- **What this task involves**: Output all the entries below. Each must match exactly.

Dataset entries
——————————

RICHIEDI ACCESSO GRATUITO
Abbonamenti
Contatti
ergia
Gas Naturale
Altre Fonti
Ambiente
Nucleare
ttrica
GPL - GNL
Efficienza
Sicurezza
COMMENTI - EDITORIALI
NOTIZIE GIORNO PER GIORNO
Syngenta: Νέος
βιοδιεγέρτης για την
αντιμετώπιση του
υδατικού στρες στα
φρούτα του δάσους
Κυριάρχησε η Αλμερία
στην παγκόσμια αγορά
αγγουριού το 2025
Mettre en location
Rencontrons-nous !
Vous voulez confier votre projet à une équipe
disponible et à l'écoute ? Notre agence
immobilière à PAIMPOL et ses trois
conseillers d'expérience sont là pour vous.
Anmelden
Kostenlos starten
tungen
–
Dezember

——————————

- **Task output**:
RICHIEDI ACCESSO GRATUITO
Abbonamenti
Contatti
ergia
Gas Naturale
Altre Fonti
Ambiente
Nucleare
ttrica
GPL - GNL
Efficienza
Sicurezza
COMMENTI - EDITORIALI
NOTIZIE GIORNO PER GIORNO
Syngenta: Νέος
βιοδιεγέρτης για την
αντιμετώπιση του
υδατικού στρες στα
φρούτα του δάσους
Κυριάρχησε η Αλμερία
στην παγκόσμια αγορά
αγγουριού το 2025
Mettre en location
Rencontrons-nous !
Vous voulez confier votre projet à une équipe
disponible et à l'écoute ? Notre agence
immobilière à PAIMPOL et ses trois
conseillers d'expérience sont là pour vous.
Anmelden
Kostenlos starten
tungen
–
Dezember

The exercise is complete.